“This exhibition starts with the premises of break and repair. It’s something that I’ve been doing in my studio for many years. I break things to know them. And what I’m interested in is opening up material to discover and reveal something that is not apparent when something is whole.” — Bharti Kher
The British-Indian artist Bharti Kher (b. 1969, London) was recently featured in her first solo exhibition of sculptures and hybrid paintings in New York City in eight years, The Unexpected Freedom of Chaos at Perrotin New York. Due to COVID-19 restrictions, the exhibition had to be closed early. In this exhibition trailer video from Perrotin, Kher discusses her studio practice, the new works in the exhibition, and her interest in the psychological meanings hidden within objects.
From Perrotin:
Kher brings a fresh display of a widely heterogenous practice to New York after a gap of 8 years.
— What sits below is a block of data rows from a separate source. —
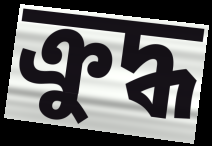
ক্রুদ্ধ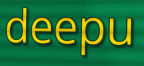
deepuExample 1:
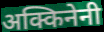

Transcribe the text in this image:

अक्किनेनी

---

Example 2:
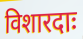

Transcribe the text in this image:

विशारदाः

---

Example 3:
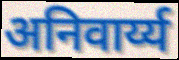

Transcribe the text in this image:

अनिवार्य्य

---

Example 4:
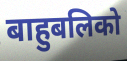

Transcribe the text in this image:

बाहुबलिको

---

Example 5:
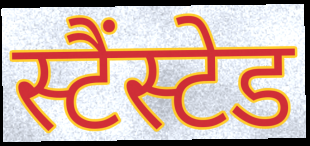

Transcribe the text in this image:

स्टैंस्टेडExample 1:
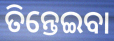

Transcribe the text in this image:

ତିନ୍ତେଇବା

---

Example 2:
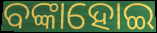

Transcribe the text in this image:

ବଙ୍କାହୋଇ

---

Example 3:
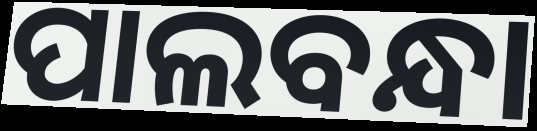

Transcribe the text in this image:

ପାଲବନ୍ଧା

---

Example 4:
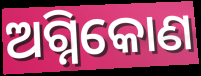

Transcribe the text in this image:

ଅଗ୍ନିକୋଣ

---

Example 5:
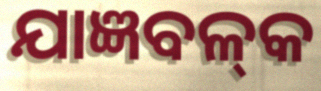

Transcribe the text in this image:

ଯାଜ୍ଞବଳ୍‍କ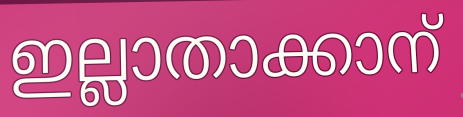
ഇല്ലാതാക്കാന്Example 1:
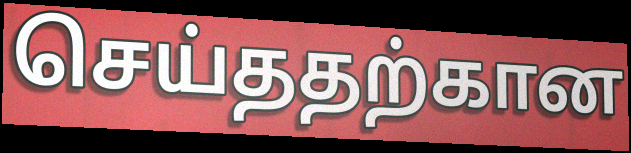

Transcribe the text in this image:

செய்ததற்கான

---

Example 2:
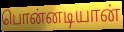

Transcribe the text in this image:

பொன்னடியான்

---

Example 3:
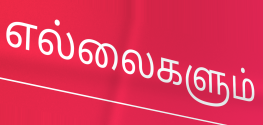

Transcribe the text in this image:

எல்லைகளும்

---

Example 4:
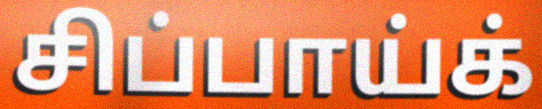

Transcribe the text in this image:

சிப்பாய்க்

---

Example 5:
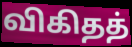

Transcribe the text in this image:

விகிதத்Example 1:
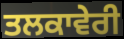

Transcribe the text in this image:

ਤਲਕਾਵੇਰੀ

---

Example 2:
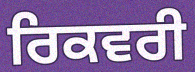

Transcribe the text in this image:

ਰਿਕਵਰੀ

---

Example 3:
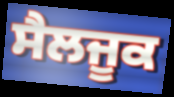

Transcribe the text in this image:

ਸੈਲਜੂਕ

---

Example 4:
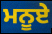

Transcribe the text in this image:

ਮਨੂਏ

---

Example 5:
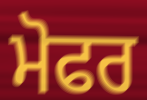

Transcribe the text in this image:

ਮੋਫਰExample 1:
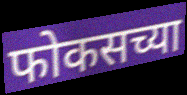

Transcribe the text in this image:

फोकसच्या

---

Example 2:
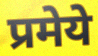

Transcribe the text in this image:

प्रमेये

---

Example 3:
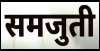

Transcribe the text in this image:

समजुती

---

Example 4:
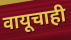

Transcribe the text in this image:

वायूचाही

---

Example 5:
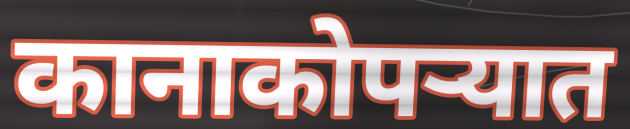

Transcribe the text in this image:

कानाकोपऱ्यातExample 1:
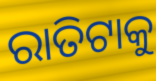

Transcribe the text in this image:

ରାତିଟାକୁ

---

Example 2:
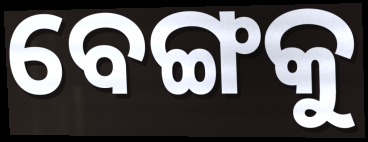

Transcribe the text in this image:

ବେଙ୍ଗକୁ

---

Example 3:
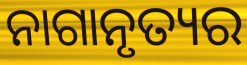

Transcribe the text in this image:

ନାଗାନୃତ୍ୟର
New York is no longer the same city when Bharti Kher showed here last. But as someone who believes that “change is the very nature of our bodies,” Kher is here to remind us that she is not the same artist either. In this latest encounter between artist and the city, the animal is still displaced but now morphed into an intentional absurdity. The bindi remains, in its rigorous ubiquity, but its surface no longer ensconced, comes to us instead as something broken, and fittingly then, as viewers will see in fluxes of time such as these – as something powerful. It comes as an unexpected freedom of chaos.